С точки зрения свершившейся русской революции поведение интеллигенции, традиционно возлагавшей на себя всю полноту ответственности за судьбу России, перед лицом надвигающейся катастрофы выглядит по меньшей мере странно. Интеллигенцией овладели эсхатологические предчувствия, но в то же время увлекалась все более отвлеченными дискуссиями о языке, мистике и религии. Пожалуй, наиболее ярким представителем этого времени является Андрей Белый: его увлечение антропософией Рудольфа Штайнера, придуманные им фантастические пирамиды-диаграммы, ранжирующие разные отрасли гносеологии, соседствовали у него с представлением об истории как о бомбе, готовой взорваться тогда, когда «времени больше не будет» (Откр. 10: 6). Позиция интеллигенции в 1917 году истолковывалась по-разному: от утверждения, что культура была областью, совершенно отдельной от политики, а пышный расцвет искусства и литературы Серебряного века оказался жестоко прерван революцией[380]

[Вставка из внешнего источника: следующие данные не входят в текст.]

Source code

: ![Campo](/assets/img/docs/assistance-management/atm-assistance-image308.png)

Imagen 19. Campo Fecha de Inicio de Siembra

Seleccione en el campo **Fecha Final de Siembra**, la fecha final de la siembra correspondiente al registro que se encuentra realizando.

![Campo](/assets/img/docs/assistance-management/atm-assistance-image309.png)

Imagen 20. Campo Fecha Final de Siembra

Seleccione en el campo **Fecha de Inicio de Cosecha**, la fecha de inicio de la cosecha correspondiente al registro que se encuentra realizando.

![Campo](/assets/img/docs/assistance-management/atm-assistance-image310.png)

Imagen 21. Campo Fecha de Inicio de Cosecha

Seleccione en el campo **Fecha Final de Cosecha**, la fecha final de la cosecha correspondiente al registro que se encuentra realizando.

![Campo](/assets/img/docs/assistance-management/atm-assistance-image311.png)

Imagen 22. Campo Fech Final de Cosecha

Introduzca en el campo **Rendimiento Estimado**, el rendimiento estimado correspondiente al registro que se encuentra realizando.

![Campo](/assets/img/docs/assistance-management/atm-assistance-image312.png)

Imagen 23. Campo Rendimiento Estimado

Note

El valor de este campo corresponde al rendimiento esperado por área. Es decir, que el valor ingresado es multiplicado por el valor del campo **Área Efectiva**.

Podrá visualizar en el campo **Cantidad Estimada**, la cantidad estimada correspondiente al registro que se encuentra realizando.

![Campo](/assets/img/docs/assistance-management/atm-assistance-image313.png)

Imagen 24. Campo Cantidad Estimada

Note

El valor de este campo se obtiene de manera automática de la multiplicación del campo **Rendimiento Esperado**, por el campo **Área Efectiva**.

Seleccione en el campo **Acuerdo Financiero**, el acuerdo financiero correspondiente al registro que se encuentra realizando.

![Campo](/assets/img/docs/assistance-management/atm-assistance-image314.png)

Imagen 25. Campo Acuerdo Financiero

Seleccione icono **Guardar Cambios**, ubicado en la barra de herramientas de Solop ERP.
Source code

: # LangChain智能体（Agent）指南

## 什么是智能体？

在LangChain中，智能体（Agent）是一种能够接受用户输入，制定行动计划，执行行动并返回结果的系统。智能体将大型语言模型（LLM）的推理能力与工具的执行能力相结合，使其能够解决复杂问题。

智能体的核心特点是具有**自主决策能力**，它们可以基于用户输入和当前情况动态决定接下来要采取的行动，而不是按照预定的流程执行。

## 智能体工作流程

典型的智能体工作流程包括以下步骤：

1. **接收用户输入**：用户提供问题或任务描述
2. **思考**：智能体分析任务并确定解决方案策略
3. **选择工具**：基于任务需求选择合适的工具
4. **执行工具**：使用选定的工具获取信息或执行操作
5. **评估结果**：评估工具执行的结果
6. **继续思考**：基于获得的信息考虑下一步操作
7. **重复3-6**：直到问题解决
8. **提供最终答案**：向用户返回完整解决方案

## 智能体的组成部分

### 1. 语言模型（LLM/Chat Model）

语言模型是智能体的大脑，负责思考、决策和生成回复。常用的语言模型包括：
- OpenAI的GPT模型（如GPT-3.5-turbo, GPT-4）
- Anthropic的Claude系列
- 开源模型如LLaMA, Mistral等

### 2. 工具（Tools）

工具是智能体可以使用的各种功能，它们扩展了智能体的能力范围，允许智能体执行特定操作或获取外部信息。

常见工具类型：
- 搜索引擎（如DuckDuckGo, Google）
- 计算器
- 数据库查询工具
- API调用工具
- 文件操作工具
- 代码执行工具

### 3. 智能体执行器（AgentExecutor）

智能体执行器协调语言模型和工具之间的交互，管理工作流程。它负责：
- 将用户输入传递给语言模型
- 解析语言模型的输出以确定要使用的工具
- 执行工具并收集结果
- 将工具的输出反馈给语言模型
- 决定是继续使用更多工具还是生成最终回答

; до убеждения, что культура Серебряного века отражала «развитие революционного менталитета»[381]. Одни обвиняли интеллигенцию в том, что из-за чувства собственной политической беспомощности[382] она погрузилась в мистику; другие выражали уверенность, что в последний момент после своего отступничества интеллигенция обрела свои корни в православии и русской культуре, но слишком поздно[383]. С позиций настоящего действительно трудно удержаться от вывода о том, что реакция интеллигенции на политические кризисы 1910-х годов была неадекватной: сложно оправдать ее уход от политики в область лингвистических и религиозных размышлений[384]. Тем не менее мне кажется, что на самом деле отношения между культурой и политикой накануне 1917 года были намного сложнее, чем подразумевает любая из этих интерпретаций.Обращаясь к России рубежа XIX–XX веков, историки – и это понятно – стремятся отыскать истоки одного из крупнейших событий современной истории, русской революции. Однако исторические эпохи редко, если вообще когда-либо, имеют один общий вектор развития, в котором сходилось бы множество политических и интеллектуальных течений, чтобы породить одно значительное событие. В этом смысле наша сосредоточенность на истоках революции создает искаженное представление о предшествовавшем ей периоде, смещает наше восприятие «основного» содержания этого периода в сторону того, что связано с предысторией революции. Но если мы обратим внимание на период 1890-1920-х годов как таковой, как бы извлекая эпоху из тени революции, мы начинаем понимать «истоки» совсем других событий или, точнее, «не-событий» – те мощные, целенаправленные тенденции, которые так и не достигли кульминации, потому что ее заместила революция. Представляется, что русскую интеллигенцию и ее историческую роль в этот период можно изучать именно в контексте связи между тем, что стало событием, и тем, что событием не стало. Несмотря на то что в свете надвигающейся революции поведение интеллигенции на первый взгляд кажется безответственным, такой подход позволит нам реконструировать иной, «воображаемый», «множественный» исторический контекст, в котором она вела себя и ответственно, и разумно, даже если, в конечном итоге, и «неправильно».
Летом 1917 года, в период нарастания революционных беспорядков, Сергей Булгаков готовил к печати работу над религиозно-философским эссе «Свет невечерний», был делегатом Всероссийского церковного собора и приступал к реализации нового замысла – крупного философского труда «Философия имени». В январе 1918 года, когда большевики разогнали Учредительное собрание, Булгаков принял священнический сан и погрузился в богословские исследования, которым предстояло стать главным делом его жизни в эмиграции.